The CMS opioid-treatment-program record

The third source is the response: the CMS record of opioid-treatment programs. An opioid treatment program (OTP) is a facility certified to dispense the medications that treat opioid use disorder—principally methadone, which under federal rules can only be dispensed for addiction treatment through a certified OTP, and buprenorphine, the medication that broadened access to treatment. Together these constitute the core of medication-assisted treatment, the evidence-based standard of care for opioid use disorder. For decades methadone treatment sat largely outside the main federal health-insurance programs; the Medicare opioid-treatment-program benefit that began in 2020—the Part B bundled benefit created by the SUPPORT Act, effective January 2020—established, for the first time, Medicare coverage of OTP services, and with it a federal provider file enumerating the programs enrolled to furnish that benefit.

CMS publishes that provider file on data.cms.gov. Each row is an enrolled opioid-treatment program, carrying its name, its NPI, its address, its phone, and its enrollment status—keyed by the program's CMS Certification Number and enrollment ID. The geography it carries natively is the state and street address, not a precomputed FIPS county code, so county-level work requires deriving the county from the address (a ZIP-to-county crosswalk or geocoding step); the simplest tractable join brings the CMS counts in at the state level. Counting OTP records yields a third geographically keyed table—not pills, not deaths, but the count of certified treatment programs available in each place. This is a coarse measure of treatment capacity—it counts programs, not slots or patients, and it captures the Medicare-enrolled OTP universe specifically rather than every treatment resource in an area—but it is enough to ask the response-side question that the other two datasets cannot: did treatment capacity exist where the deaths were concentrated?
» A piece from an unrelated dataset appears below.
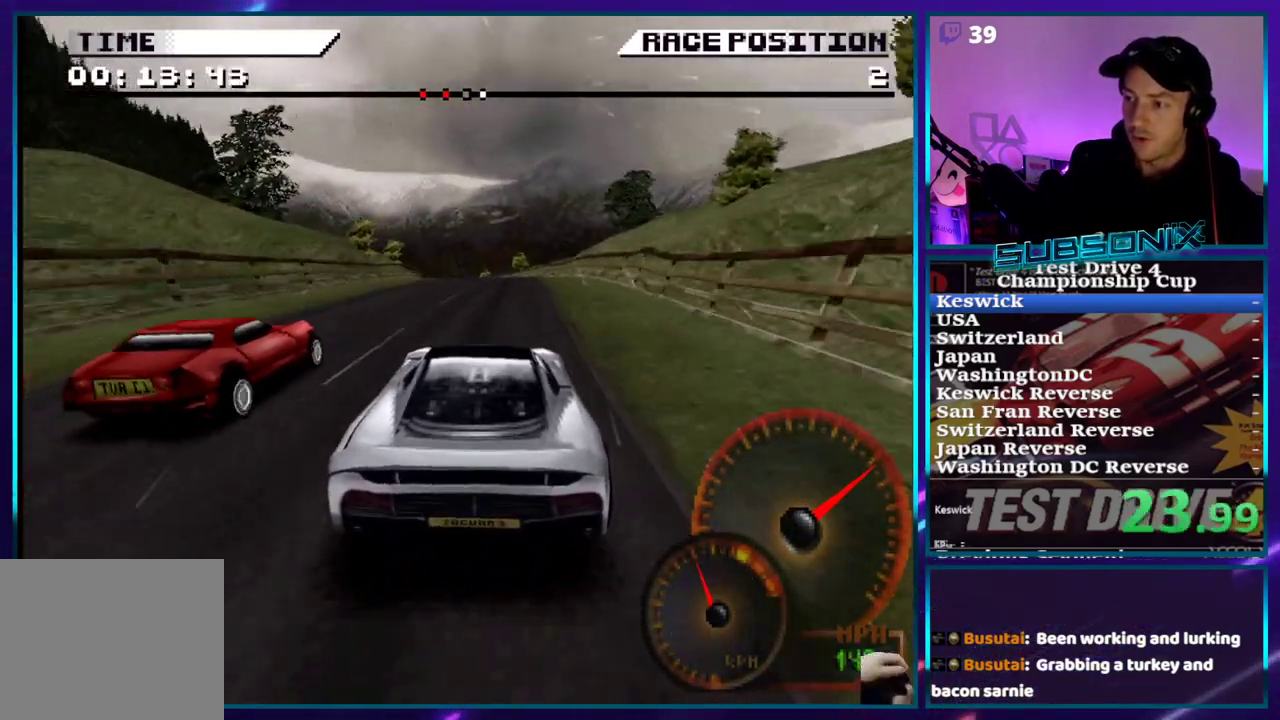
{"buttons": ["CROSS"], "right_stick": "center", "events": [[50, "DPAD_RIGHT", "down"], [150, "DPAD_RIGHT", "up"], [300, "DPAD_LEFT", "down"], [467, "DPAD_LEFT", "up"]]}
The treatment record differs from the other two in a way worth naming. ARCOS and the CDC data are retrospective tallies of harm—pills shipped, people dead. The CMS OTP file is a snapshot of present capacity, and a recent one, since the benefit it reflects only began in 2020. That timing is itself part of the story the assembled data tells: the supply data runs from the late-2000s pill wave, the mortality data runs through the entire arc and is still climbing, and the treatment data captures a response that, at the federal-coverage level, only arrived a decade and a half into the crisis. Aligning the three is partly an exercise in holding their different time bases honestly in view.

Geography is the join key

The three datasets share almost nothing—not an agency, not a record grain, not a unit of measure, not even a person, since the people who received the pills, the people who died, and the people in treatment are overlapping but distinct populations. What they share is place. ARCOS reports by the buyer's county and the CDC reports deaths by the decedent's county of residence—both resolving to the same five-digit FIPS county code—while the CMS file reports each program by its address, which resolves natively to a state and, after a ZIP-to-county step, to the same FIPS scheme. That common geography is the only available join key, and it is what makes the integrated analysis possible at all.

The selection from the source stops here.